# [WHAT TO DO]
Copy out each line of the entries where the word "center" is present.

# [EXCERPTED DATA]
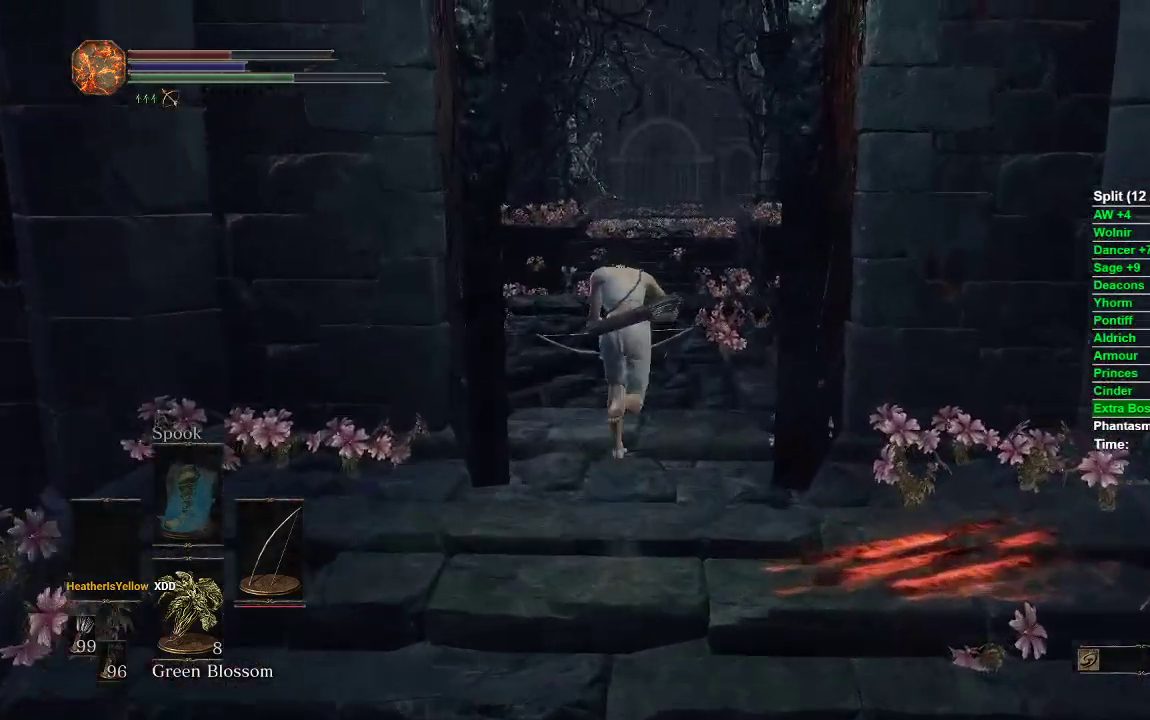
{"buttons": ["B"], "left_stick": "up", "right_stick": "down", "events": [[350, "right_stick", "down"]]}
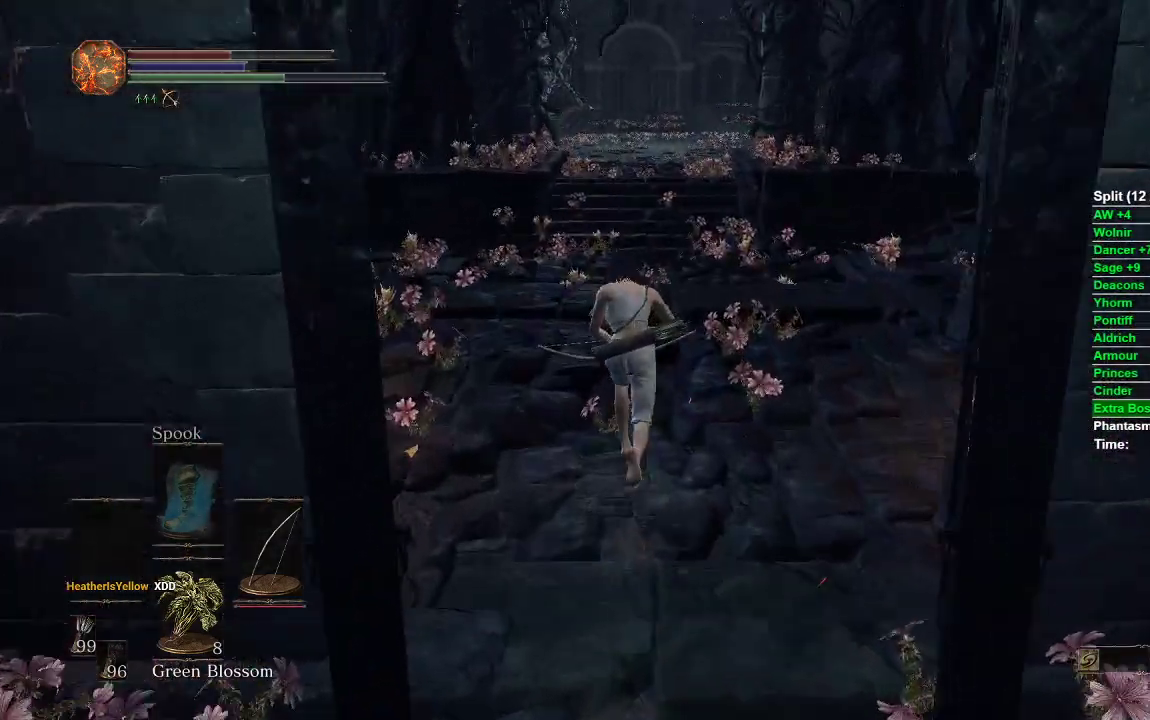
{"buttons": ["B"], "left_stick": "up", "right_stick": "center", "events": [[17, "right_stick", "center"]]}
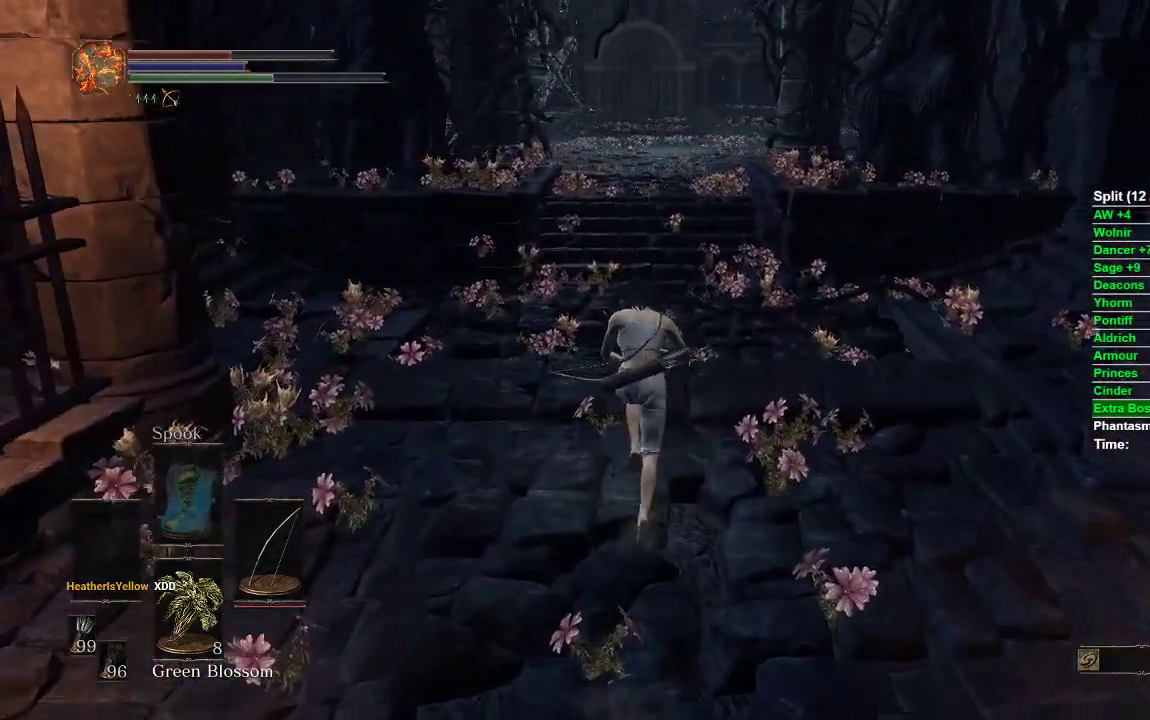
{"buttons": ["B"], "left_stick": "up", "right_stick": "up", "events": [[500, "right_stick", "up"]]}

==

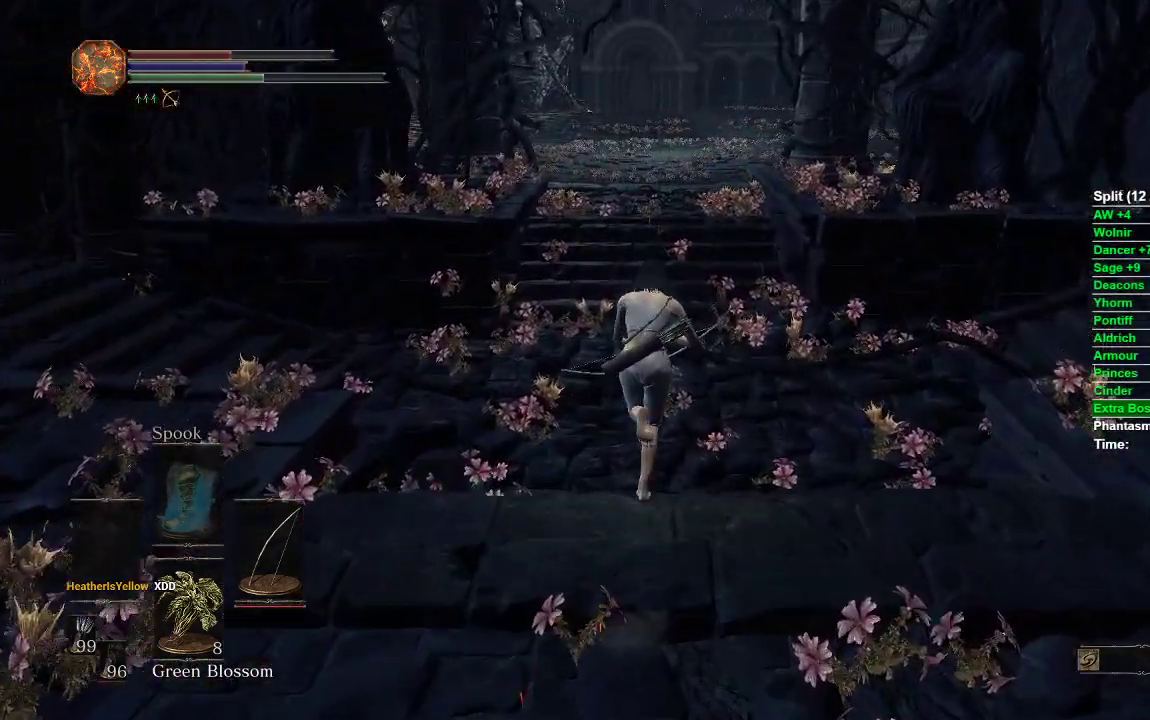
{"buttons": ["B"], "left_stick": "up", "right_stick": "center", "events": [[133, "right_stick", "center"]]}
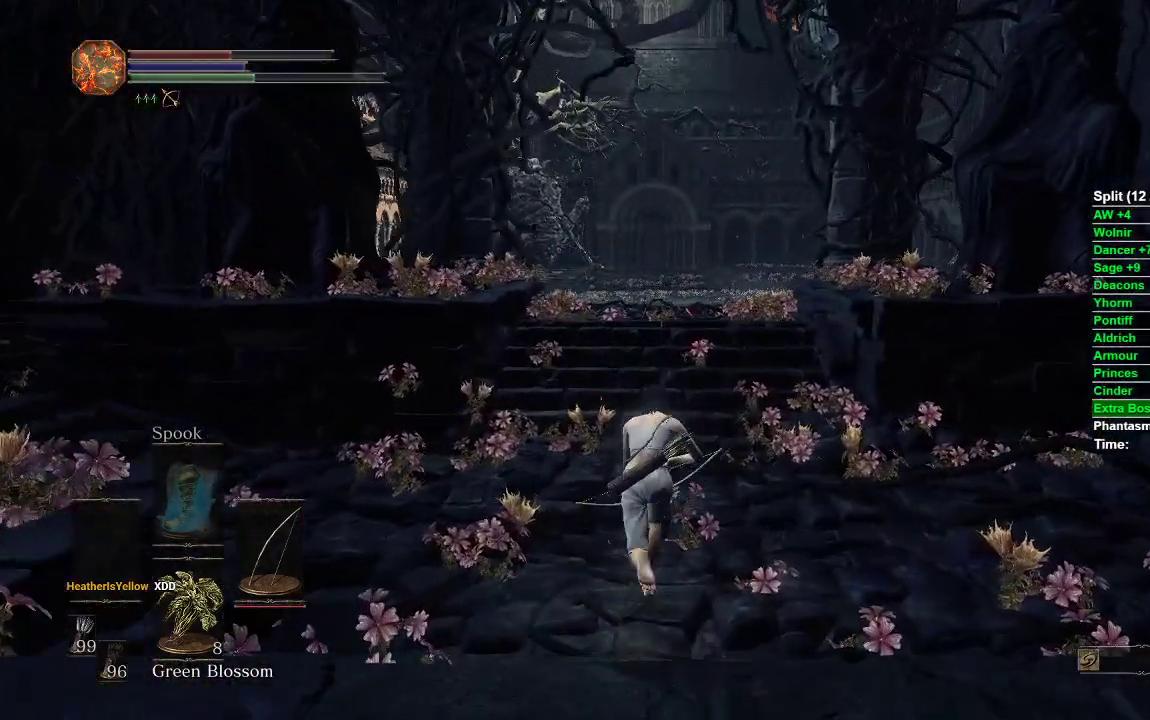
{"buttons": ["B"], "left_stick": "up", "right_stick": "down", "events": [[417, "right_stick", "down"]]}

==

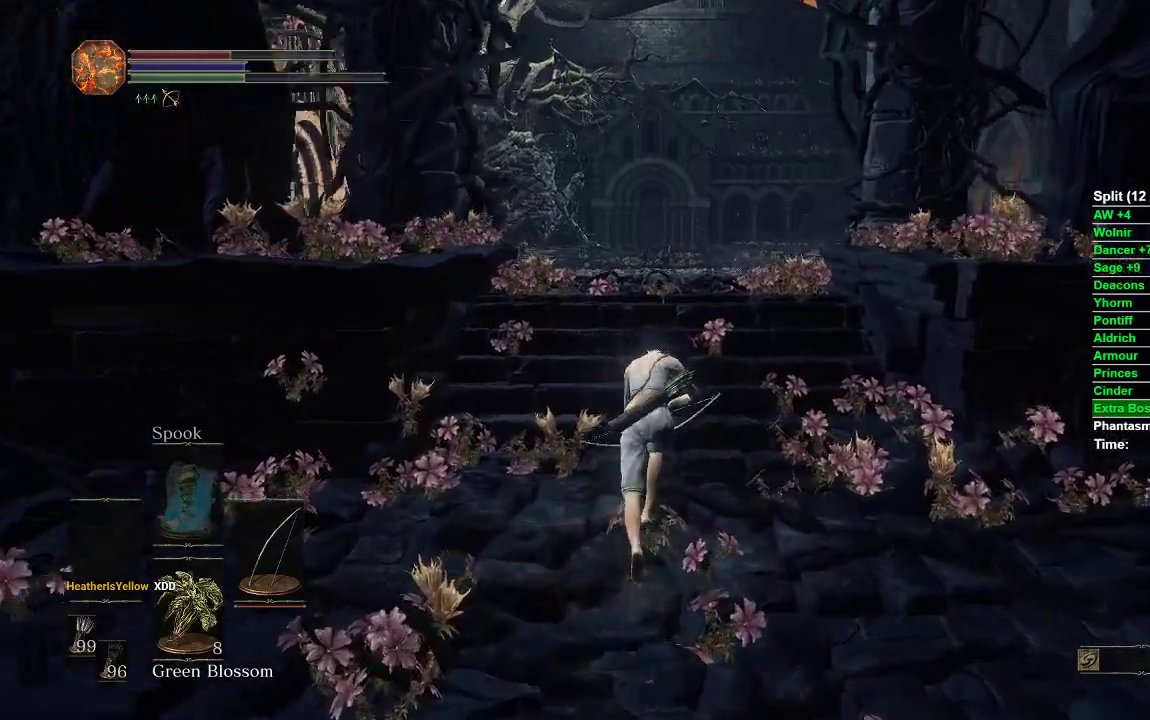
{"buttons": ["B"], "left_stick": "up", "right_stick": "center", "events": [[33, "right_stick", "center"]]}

# [EXERCISE RESULT]
{"buttons": ["B"], "left_stick": "up", "right_stick": "center", "events": [[17, "right_stick", "center"]]}
{"buttons": ["B"], "left_stick": "up", "right_stick": "center", "events": [[133, "right_stick", "center"]]}
{"buttons": ["B"], "left_stick": "up", "right_stick": "center", "events": [[33, "right_stick", "center"]]}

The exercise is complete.